My Husband is Greek Cypriot born in the UK 1961 both his parents are from Larnaca but have both sadly died their Birth Certificates and passport copies are lost how can Stavros prove his parents were born here before 1961


----------



## Veronica (Apr 5, 2008)

carolegan said:


> My Husband is Greek Cypriot born in the UK 1961 both his parents are from Larnaca but have both sadly died their Birth Certificates and passport copies are lost how can Stavros prove his parents were born here before 1961


Surely there must be a register of births in Nicosia?


----------



## Veronica (Apr 5, 2008)

Copied from Ancestry.co.uk


For Cypriots, it is possible to trace further back, some birth, marriage and death records have been better kept than others. The registry of Births and deaths starts circa 1900, some dating back to the 1890s and 1880s or even earlier. The bulk of the registry system dates from 1900 onwards.

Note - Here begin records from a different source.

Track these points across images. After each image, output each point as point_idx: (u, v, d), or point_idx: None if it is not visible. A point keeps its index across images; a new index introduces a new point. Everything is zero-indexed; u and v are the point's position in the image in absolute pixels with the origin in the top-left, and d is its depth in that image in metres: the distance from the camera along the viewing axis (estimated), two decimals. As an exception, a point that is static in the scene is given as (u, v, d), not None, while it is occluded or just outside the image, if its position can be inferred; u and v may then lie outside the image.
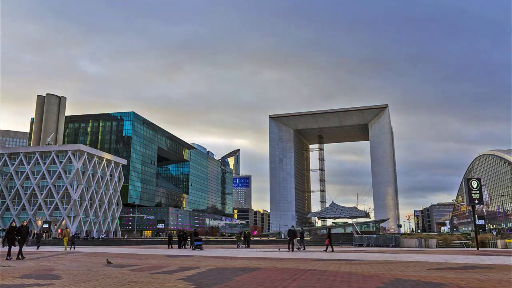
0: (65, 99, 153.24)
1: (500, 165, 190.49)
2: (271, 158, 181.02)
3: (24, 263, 20.64)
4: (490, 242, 45.54)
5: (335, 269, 15.45)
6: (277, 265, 17.93)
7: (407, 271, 14.43)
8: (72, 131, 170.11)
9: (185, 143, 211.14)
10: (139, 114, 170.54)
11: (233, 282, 11.73)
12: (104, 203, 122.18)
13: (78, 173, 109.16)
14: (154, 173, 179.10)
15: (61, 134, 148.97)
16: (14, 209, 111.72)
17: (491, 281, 11.56)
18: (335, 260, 21.12)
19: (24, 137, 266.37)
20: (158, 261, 21.82)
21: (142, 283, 11.67)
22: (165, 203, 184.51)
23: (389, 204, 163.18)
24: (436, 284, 10.84)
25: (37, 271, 15.82)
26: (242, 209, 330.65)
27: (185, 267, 17.09)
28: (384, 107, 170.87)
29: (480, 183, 39.73)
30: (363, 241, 53.45)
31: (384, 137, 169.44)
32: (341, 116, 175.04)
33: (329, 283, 11.35)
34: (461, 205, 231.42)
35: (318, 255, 26.92)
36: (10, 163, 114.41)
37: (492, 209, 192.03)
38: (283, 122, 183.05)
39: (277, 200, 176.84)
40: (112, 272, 15.29)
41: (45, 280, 12.82)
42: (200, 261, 21.34)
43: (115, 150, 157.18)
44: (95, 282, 11.96)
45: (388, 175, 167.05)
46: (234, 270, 15.47)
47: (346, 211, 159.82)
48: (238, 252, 32.14)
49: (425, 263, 18.28)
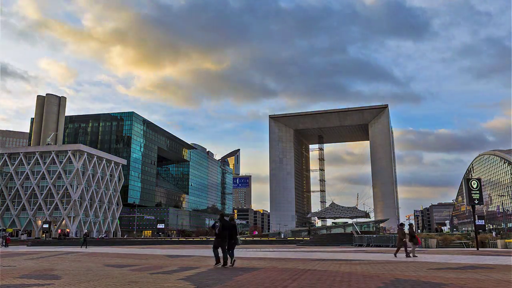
0: (65, 99, 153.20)
1: (500, 165, 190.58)
2: (271, 158, 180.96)
3: (24, 263, 20.65)
4: (490, 242, 45.51)
5: (335, 269, 15.46)
6: (277, 265, 17.93)
7: (407, 271, 14.43)
8: (72, 131, 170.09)
9: (185, 143, 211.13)
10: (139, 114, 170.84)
11: (233, 282, 11.73)
12: (104, 203, 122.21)
13: (78, 173, 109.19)
14: (154, 173, 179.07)
15: (61, 134, 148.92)
16: (14, 209, 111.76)
17: (491, 281, 11.56)
18: (335, 260, 21.12)
19: (24, 137, 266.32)
20: (158, 261, 21.83)
21: (142, 283, 11.67)
22: (165, 203, 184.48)
23: (389, 204, 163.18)
24: (436, 284, 10.85)
25: (37, 271, 15.83)
26: (242, 209, 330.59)
27: (185, 267, 17.09)
28: (384, 107, 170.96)
29: (480, 183, 39.73)
30: (363, 241, 53.42)
31: (384, 137, 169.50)
32: (341, 116, 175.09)
33: (329, 283, 11.35)
34: (461, 205, 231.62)
35: (317, 255, 26.92)
36: (10, 163, 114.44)
37: (492, 209, 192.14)
38: (283, 122, 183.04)
39: (277, 200, 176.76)
40: (112, 272, 15.29)
41: (45, 280, 12.82)
42: (200, 261, 21.35)
43: (115, 150, 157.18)
44: (95, 282, 11.96)
45: (388, 175, 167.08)
46: (234, 270, 15.47)
47: (346, 211, 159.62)
48: (238, 252, 32.12)
49: (425, 263, 18.28)
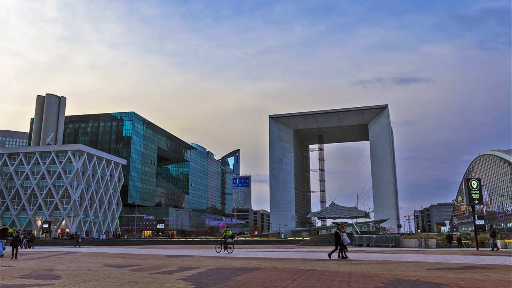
0: (65, 99, 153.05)
1: (500, 165, 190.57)
2: (271, 158, 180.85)
3: (24, 263, 20.64)
4: (489, 242, 45.49)
5: (335, 269, 15.46)
6: (277, 265, 17.92)
7: (407, 271, 14.43)
8: (72, 131, 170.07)
9: (185, 143, 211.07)
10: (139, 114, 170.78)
11: (233, 282, 11.73)
12: (104, 203, 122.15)
13: (78, 173, 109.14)
14: (154, 173, 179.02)
15: (61, 134, 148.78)
16: (14, 209, 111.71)
17: (491, 281, 11.56)
18: (335, 260, 21.12)
19: (24, 137, 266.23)
20: (158, 261, 21.83)
21: (142, 283, 11.67)
22: (165, 203, 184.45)
23: (389, 204, 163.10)
24: (435, 284, 10.85)
25: (37, 271, 15.83)
26: (242, 209, 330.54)
27: (185, 267, 17.09)
28: (384, 107, 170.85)
29: (480, 183, 39.71)
30: (363, 241, 53.44)
31: (384, 137, 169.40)
32: (341, 116, 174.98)
33: (329, 283, 11.35)
34: (461, 205, 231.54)
35: (317, 255, 26.91)
36: (10, 163, 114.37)
37: (492, 209, 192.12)
38: (283, 122, 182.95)
39: (277, 200, 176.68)
40: (112, 272, 15.29)
41: (45, 280, 12.82)
42: (200, 261, 21.34)
43: (115, 150, 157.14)
44: (95, 282, 11.96)
45: (388, 175, 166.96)
46: (234, 270, 15.47)
47: (346, 211, 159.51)
48: (238, 252, 32.11)
49: (425, 263, 18.28)
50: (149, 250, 38.14)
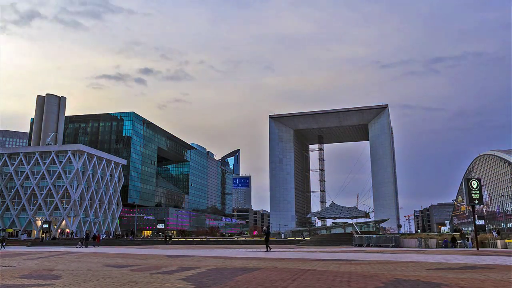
0: (65, 99, 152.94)
1: (500, 165, 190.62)
2: (271, 158, 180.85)
3: (24, 263, 20.64)
4: (490, 242, 45.50)
5: (335, 269, 15.45)
6: (277, 265, 17.92)
7: (407, 271, 14.43)
8: (72, 131, 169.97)
9: (185, 143, 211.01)
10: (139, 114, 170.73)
11: (233, 282, 11.73)
12: (104, 203, 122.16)
13: (78, 173, 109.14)
14: (154, 173, 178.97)
15: (61, 134, 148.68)
16: (14, 209, 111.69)
17: (491, 281, 11.55)
18: (335, 260, 21.12)
19: (24, 137, 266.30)
20: (158, 261, 21.82)
21: (142, 283, 11.67)
22: (165, 203, 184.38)
23: (389, 204, 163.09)
24: (435, 284, 10.84)
25: (37, 271, 15.82)
26: (242, 209, 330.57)
27: (185, 267, 17.09)
28: (384, 107, 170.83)
29: (480, 183, 39.69)
30: (363, 241, 53.39)
31: (384, 137, 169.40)
32: (341, 116, 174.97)
33: (329, 283, 11.35)
34: (461, 205, 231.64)
35: (317, 255, 26.91)
36: (10, 163, 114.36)
37: (492, 209, 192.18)
38: (283, 122, 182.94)
39: (277, 200, 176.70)
40: (112, 272, 15.29)
41: (45, 280, 12.82)
42: (200, 261, 21.34)
43: (115, 150, 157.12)
44: (95, 282, 11.96)
45: (388, 175, 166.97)
46: (234, 270, 15.47)
47: (346, 211, 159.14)
48: (238, 252, 32.14)
49: (425, 263, 18.27)
50: (149, 250, 38.15)
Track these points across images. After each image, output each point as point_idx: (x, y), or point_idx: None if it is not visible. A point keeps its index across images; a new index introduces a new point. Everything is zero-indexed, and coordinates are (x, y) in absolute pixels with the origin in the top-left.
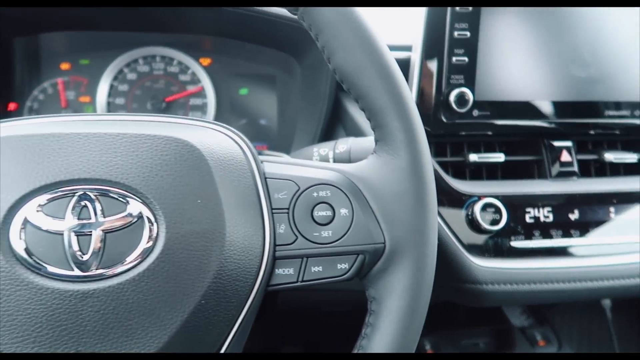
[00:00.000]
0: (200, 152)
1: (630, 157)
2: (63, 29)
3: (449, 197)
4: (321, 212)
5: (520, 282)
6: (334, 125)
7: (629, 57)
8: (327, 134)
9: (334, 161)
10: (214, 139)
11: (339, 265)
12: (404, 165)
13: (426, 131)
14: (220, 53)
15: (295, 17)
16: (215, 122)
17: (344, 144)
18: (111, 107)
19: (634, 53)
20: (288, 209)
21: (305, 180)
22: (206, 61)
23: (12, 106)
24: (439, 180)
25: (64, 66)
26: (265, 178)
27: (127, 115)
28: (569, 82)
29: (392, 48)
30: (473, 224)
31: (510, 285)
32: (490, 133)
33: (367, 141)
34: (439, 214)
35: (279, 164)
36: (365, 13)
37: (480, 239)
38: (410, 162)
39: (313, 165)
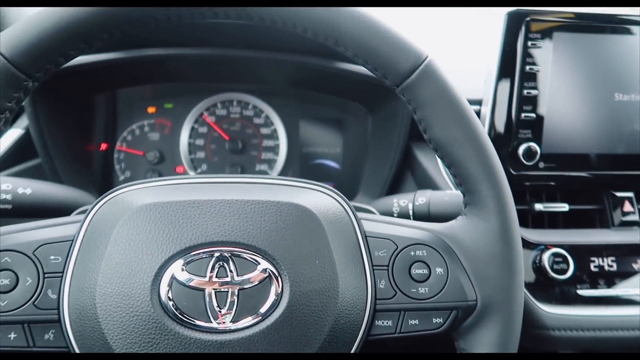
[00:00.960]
0: (316, 217)
1: None
2: (147, 83)
3: None
4: (418, 270)
5: (585, 329)
6: (403, 172)
7: None
8: (397, 181)
9: (413, 212)
10: (324, 201)
11: (434, 319)
12: (495, 229)
13: None
14: (292, 98)
15: (376, 76)
16: (321, 184)
17: (422, 197)
18: (191, 148)
19: None
20: (387, 266)
21: (403, 240)
22: (279, 105)
23: (103, 146)
24: None
25: (151, 110)
26: (366, 237)
27: (253, 178)
28: (631, 136)
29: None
30: (540, 271)
31: (575, 332)
32: (553, 183)
33: (446, 195)
34: None
35: (376, 223)
36: (459, 91)
37: (546, 286)
38: (501, 227)
39: (406, 224)
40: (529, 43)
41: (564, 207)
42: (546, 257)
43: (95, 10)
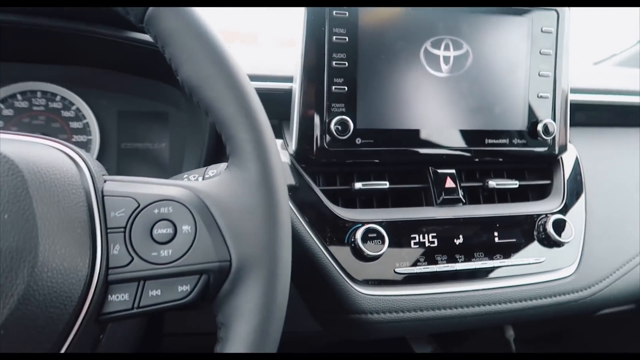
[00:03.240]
0: (14, 163)
1: (511, 183)
2: None
3: (333, 226)
4: (161, 230)
5: (406, 310)
6: (219, 154)
7: (510, 87)
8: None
9: None
10: (41, 153)
11: (180, 287)
12: (254, 178)
13: (310, 159)
14: (109, 89)
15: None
16: (53, 139)
17: (214, 169)
18: None
19: (515, 83)
20: (125, 227)
21: (146, 197)
22: (92, 97)
23: None
24: (322, 208)
25: None
26: (103, 196)
27: None
28: (452, 111)
29: (276, 79)
30: (356, 251)
31: (396, 314)
32: (377, 161)
33: None
34: (323, 242)
35: (121, 182)
36: (210, 20)
37: (364, 267)
38: (259, 175)
39: (159, 182)
40: (334, 13)
41: (384, 184)
42: (359, 234)
43: None
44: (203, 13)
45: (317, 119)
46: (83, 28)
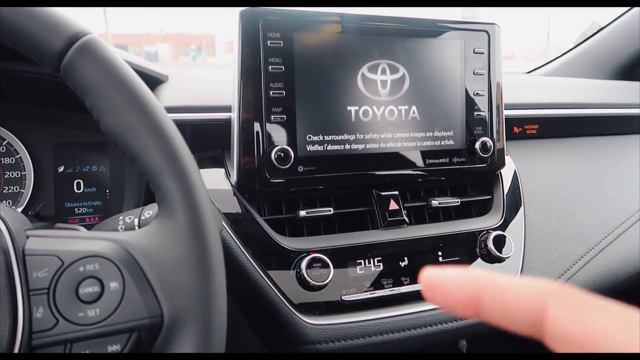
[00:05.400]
0: None
1: (453, 202)
2: None
3: (278, 256)
4: (87, 289)
5: (354, 337)
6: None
7: (448, 107)
8: (152, 199)
9: (139, 228)
10: None
11: (109, 347)
12: (183, 228)
13: (253, 189)
14: (43, 123)
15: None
16: None
17: (150, 210)
18: None
19: (452, 103)
20: (48, 288)
21: (70, 255)
22: (24, 131)
23: None
24: (266, 239)
25: None
26: (24, 256)
27: None
28: (392, 134)
29: (216, 109)
30: (302, 281)
31: (344, 342)
32: (321, 187)
33: None
34: (267, 273)
35: (44, 238)
36: (130, 69)
37: (311, 296)
38: (189, 225)
39: (85, 236)
40: (268, 42)
41: (329, 210)
42: (304, 264)
43: None
44: (122, 60)
45: (257, 149)
46: (6, 67)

Step (1) Find out the date of birth, or possible range of birth years for the person in question and the village, town or city of birth as listed on legal documents, passports etc.

Step (2) If your husband's grandparents migrated to England pre 1960 they would have had a British passport for overseas citizens. The date and place of birth, and name should be furnished to the applicable district registry, via email, phone call or letter outlining your enquiry, and what it is specifically you'd like to know (such as what are the name of their parents on their birth record etc). 95% of passport birth dates have come straight from the village birth registry book, which records the person's name, date of birth, place of birth, and parents' names including mother's maiden name. This helps on the trace backwards.

Step (3) Ask distant relatives, cousins, immediate family members if they can remember where the family lived, what they did occupation wise, did they have any nicknames.

Once you've got a good indication of birth dates, full names, and family members and the village the people were from. 

You will most likely need to start searching for church records as you go further back as civil registration didn't really start till the early 1900s in Cyprus.


----------